### EXERCISE
Given the records below, would you repeat exactly the lines that begin at the one containing "ous aviez été" and end at the one containing "de Marie GHESTEM.", inclusive?

### AVAILABLE DATA
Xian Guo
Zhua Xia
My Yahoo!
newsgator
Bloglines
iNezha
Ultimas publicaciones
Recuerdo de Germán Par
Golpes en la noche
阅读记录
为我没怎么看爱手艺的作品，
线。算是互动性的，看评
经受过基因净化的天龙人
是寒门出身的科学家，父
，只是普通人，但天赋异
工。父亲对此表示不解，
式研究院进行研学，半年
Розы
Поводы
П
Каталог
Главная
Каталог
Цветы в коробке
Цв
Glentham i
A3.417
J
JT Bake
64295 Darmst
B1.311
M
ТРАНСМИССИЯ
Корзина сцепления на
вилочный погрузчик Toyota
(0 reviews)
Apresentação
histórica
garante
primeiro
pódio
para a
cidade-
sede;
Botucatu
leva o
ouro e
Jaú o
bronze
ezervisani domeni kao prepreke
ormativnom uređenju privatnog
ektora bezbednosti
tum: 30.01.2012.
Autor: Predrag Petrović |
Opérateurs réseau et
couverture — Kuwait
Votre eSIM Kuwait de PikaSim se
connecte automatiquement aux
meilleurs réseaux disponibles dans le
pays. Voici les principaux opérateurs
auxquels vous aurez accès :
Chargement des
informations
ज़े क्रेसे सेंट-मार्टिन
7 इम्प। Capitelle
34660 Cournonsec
...
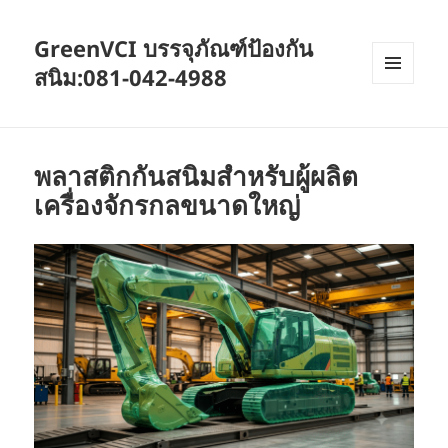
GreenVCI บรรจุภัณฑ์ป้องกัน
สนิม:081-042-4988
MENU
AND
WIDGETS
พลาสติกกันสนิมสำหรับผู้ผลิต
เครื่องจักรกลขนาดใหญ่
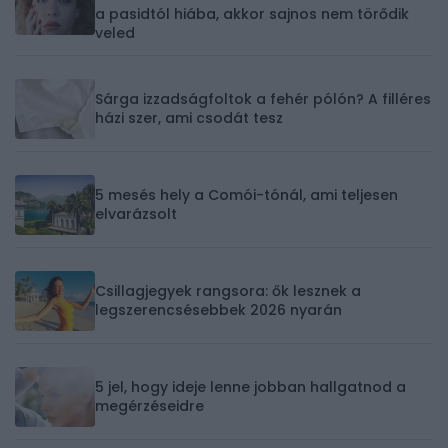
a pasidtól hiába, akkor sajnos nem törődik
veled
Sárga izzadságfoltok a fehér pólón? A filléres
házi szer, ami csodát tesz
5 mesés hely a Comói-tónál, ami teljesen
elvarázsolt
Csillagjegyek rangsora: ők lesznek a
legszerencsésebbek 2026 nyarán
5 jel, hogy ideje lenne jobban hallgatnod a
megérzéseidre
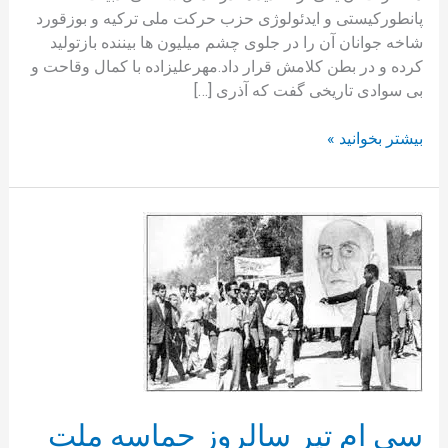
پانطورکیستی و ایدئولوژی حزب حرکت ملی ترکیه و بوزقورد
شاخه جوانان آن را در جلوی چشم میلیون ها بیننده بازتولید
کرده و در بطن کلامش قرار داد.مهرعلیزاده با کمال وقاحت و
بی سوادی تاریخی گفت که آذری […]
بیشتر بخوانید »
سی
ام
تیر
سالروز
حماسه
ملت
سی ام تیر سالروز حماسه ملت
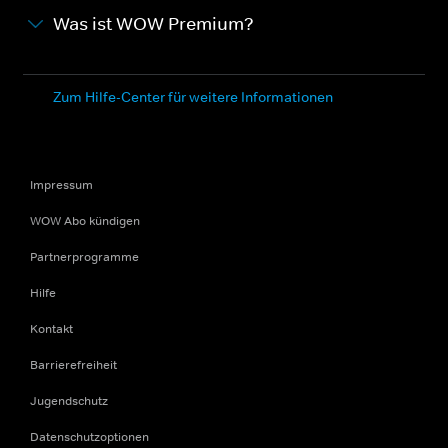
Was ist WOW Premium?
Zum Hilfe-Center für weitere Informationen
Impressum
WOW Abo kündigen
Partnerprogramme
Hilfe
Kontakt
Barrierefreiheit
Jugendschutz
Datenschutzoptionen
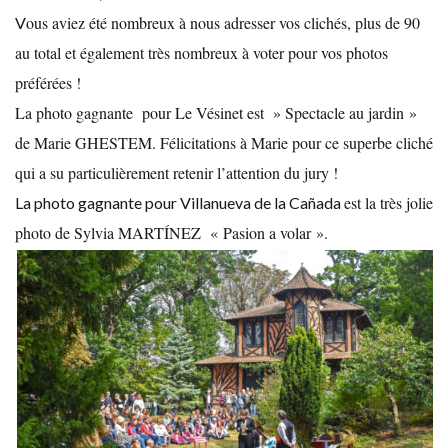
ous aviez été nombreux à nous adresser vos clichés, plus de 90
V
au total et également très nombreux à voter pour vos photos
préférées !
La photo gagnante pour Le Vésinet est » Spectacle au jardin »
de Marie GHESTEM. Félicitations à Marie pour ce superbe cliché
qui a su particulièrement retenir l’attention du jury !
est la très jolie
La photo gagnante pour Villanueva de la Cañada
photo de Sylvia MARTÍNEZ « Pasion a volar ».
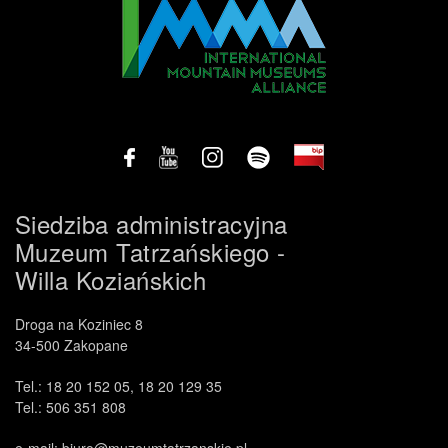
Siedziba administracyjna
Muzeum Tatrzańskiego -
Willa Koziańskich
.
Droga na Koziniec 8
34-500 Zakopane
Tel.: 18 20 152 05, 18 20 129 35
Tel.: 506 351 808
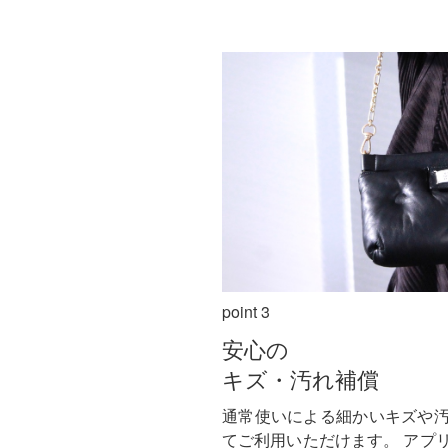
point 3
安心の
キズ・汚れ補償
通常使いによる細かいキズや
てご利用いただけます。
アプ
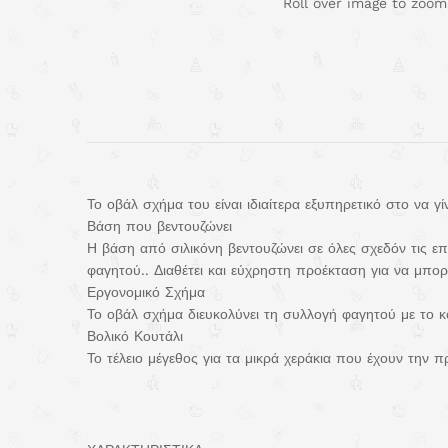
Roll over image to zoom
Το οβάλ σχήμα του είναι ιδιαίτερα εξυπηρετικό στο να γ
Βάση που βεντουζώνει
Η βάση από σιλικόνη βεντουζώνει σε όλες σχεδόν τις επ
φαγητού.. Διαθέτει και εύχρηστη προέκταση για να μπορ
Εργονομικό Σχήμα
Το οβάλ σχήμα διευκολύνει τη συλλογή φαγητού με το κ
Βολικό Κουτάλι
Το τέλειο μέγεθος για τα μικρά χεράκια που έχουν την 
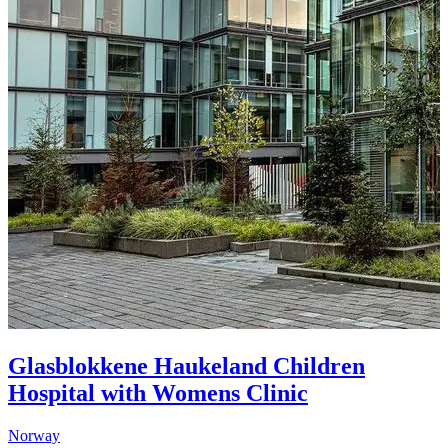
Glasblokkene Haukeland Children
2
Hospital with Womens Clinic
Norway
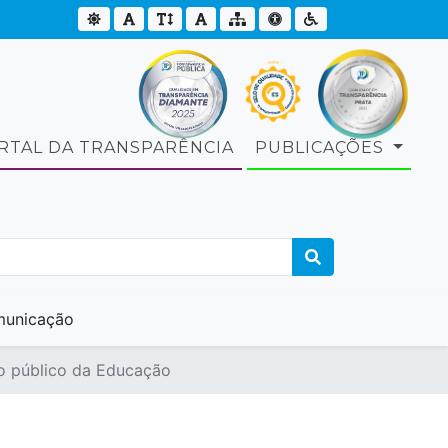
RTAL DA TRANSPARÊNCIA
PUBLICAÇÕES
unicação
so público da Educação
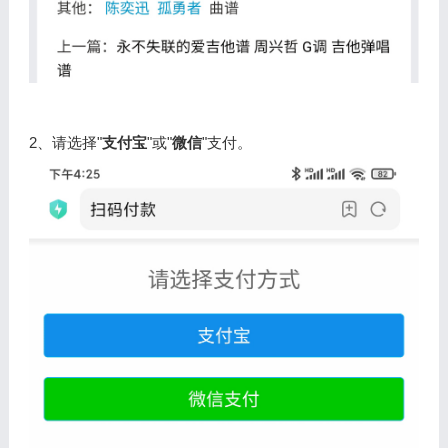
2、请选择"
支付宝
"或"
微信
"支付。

### RESPONSE TO THE EXERCISE
ous aviez été nombreux à nous adresser vos clichés, plus de 90
V
au total et également très nombreux à voter pour vos photos
préférées !
La photo gagnante pour Le Vésinet est » Spectacle au jardin »
de Marie GHESTEM. Félicitations à Marie pour ce superbe cliché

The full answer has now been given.